これまでの半導体業界は、パッケージ設計・回路設計・材料開発といったそれぞれの専門ごとの“垂直分業”によって支えられてきたと言ってよいだろう。しかし近年、CoWoS(Chip on Wafer onSubstrate)や FOWLP(Fan-Out Wafer-Level Packaging)、SoIC(System on Integrated Chips)といった 3D 実装技術の進化により、その分業体制にひずみが生じている。
TSMC が 2023 年の「Open Innovation Platform Symposium」で強調したのは、SoIC における“統合設計”の重要性だった。チップ間通信の最適化には、電気特性だけでなく熱伝導や材料特性を含む横断的な視点が不可欠であり、もはや単一分野の知識では対応できないからだ。
この変化に対応できるのは、それぞれの領域における「深い専門性」と「他領域との横断的な知識」を兼ね備えた人材だけだ。今、OSAT やファウンドリ、材料メーカーの現場で求められているのは、このような「つなぐ力」を持つ技術者である。本稿では、このような“垂直分業”の終焉と今後必要となる “橋渡し役”なスキルを持つ人材について考察する。

なぜ今、「領域横断スキル」が必須なのか
1.先端パッケージの進化がもたらした「橋渡しの必要性」
先端パッケージでは、配線密度、熱伝導率、材料の Cte(熱膨張係数)など、複数領域のパラメータが密接に連動している。たとえば、NVIDIA の「H100」に採用された CoWoS 技術では、HBM とGPU ダイを重ねて高帯域を実現するが、そこでは高精度な再配線(RDL)設計と高度な熱マネジメントが同時に必要となる。
これらはもはや個別の部門だけでは最適化できず、設計・解析・材料・製造プロセスを横断する知識がなければ成立しない。
2.電気・熱・材料をつなぐ「ハイブリッド人材」
今、現場で必要とされているのは、「再配線層の設計ができて、熱シミュレーションも読めて、材料の応力も理解している」といった、幅広い知識と経験を持ち、多様な状況に対応できる人材なのだ。
特に FOWLP では、チップ外周へのファンアウトや、樹脂と配線の界面剥離といった複雑な課題があり、設計者が材料物性を理解しているかどうかが致命的差異を生む。このため、幅広い知識と経験を持ち、多様な状況に対応できる人材、つまり「ハイブリット人材」が不可欠になる。

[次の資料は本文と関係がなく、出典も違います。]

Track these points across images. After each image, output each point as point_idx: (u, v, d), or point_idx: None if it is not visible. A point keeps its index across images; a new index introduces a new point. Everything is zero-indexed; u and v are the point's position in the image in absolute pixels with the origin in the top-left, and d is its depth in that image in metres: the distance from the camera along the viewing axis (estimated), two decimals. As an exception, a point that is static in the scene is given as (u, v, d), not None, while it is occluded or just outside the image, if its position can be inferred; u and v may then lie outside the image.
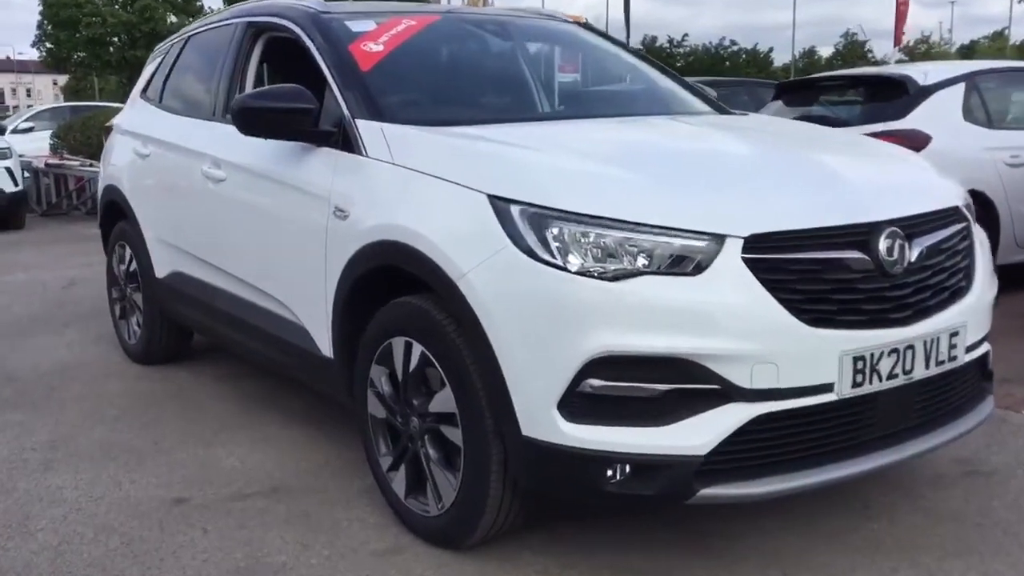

3.産学連携が加速する教育現場──各国の再教育モデルとは
海外では、こうした変化に対応するための技術者育成が加速している。たとえば、台湾・NARLabs と国立清華大学は、TSMC や ASEと連携し、熱・電気・材料の連携設計を学べる産学講座を整備。実務者向けの夜間講座も提供している(出典:NARLabs:https://www.narlabs.org.tw/)。
一方、アメリカでは IMAPS(国際マイクロエレクトロニクス会議)がオンラインで実装技術の講座を展開。さらに、Cadence やANSYS といった EDA 企業も、先端パッケージ向けの専用カリキュラムを拡充している。

分断されていた領域をつなぐ「知の融合」が次世代の成長を担う
先端パッケージがもたらす複雑性は、単なる設計手法の変化だけではない。そこには、かつて分断されていた領域をつなぐ「知の融合」が必要とされている。だからこそ、「分業の谷間」に橋をかけることのできる人材が、次の開発プロジェクトを動かす鍵を握る。
経済産業省が掲げる「半導体・デジタル産業戦略」でも、大学・高専・企業が連携して実践教育を進める方針が示されており、技術者再教育が国家戦略としても位置付けられ始めている。